--- Task data Enclosed Below ---

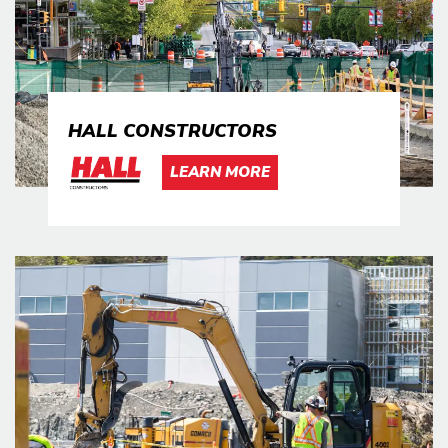
HALL CONSTRUCTORS
LEARN MORE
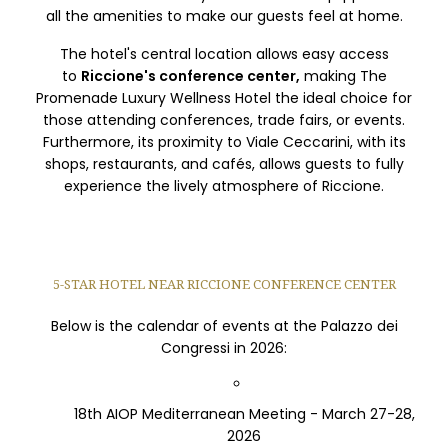
all the amenities to make our guests feel at home.
The hotel's central location allows easy access
to
Riccione's conference center,
making The
Promenade Luxury Wellness Hotel the ideal choice for
those attending conferences, trade fairs, or events.
Furthermore, its proximity to Viale Ceccarini, with its
shops, restaurants, and cafés, allows guests to fully
experience the lively atmosphere of Riccione.
5-STAR HOTEL NEAR RICCIONE CONFERENCE CENTER
Below is the calendar of events at the Palazzo dei
Congressi in 2026:
18th AIOP Mediterranean Meeting - March 27-28,
2026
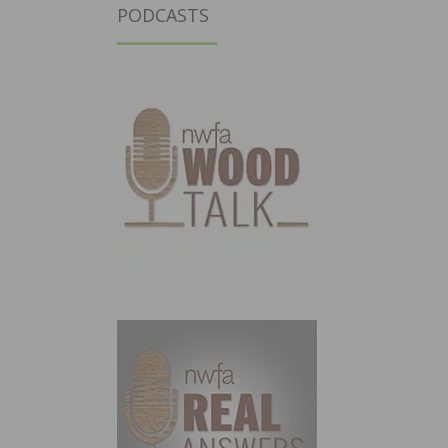
PODCASTS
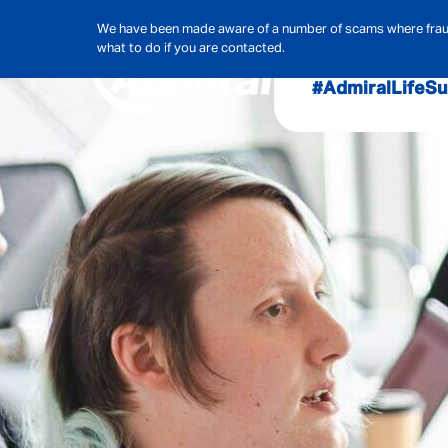
We have been made aware of a number of scams where frauds
what to do if you are contacted.
#AdmiralLife
Su
Audit, Ri
Admiral
Cybe
Hous
Pet Ins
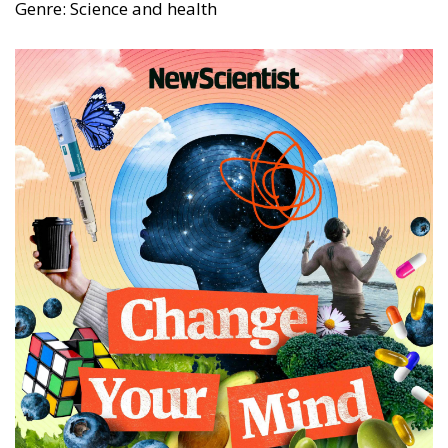
Genre: Science and health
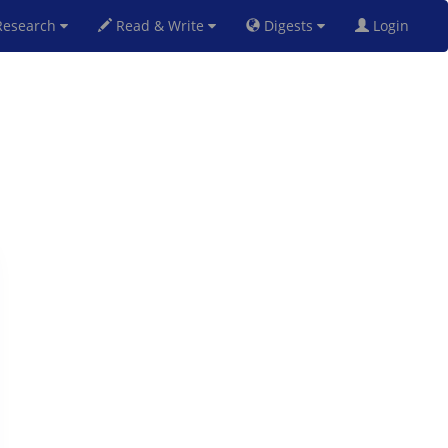
esearch
Read & Write
Digests
Login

--- End of Enclosed Task data ---

**Problem description**
Give the entries above again exactly, minus their pictures.

**Response box**
HALL CONSTRUCTORS
LEARN MORE
all the amenities to make our guests feel at home.
The hotel's central location allows easy access
to
Riccione's conference center,
making The
Promenade Luxury Wellness Hotel the ideal choice for
those attending conferences, trade fairs, or events.
Furthermore, its proximity to Viale Ceccarini, with its
shops, restaurants, and cafés, allows guests to fully
experience the lively atmosphere of Riccione.
5-STAR HOTEL NEAR RICCIONE CONFERENCE CENTER
Below is the calendar of events at the Palazzo dei
Congressi in 2026:
18th AIOP Mediterranean Meeting - March 27-28,
2026
PODCASTS
We have been made aware of a number of scams where frauds
what to do if you are contacted.
#AdmiralLife
Su
Audit, Ri
Admiral
Cybe
Hous
Pet Ins
Genre: Science and health
esearch
Read & Write
Digests
Login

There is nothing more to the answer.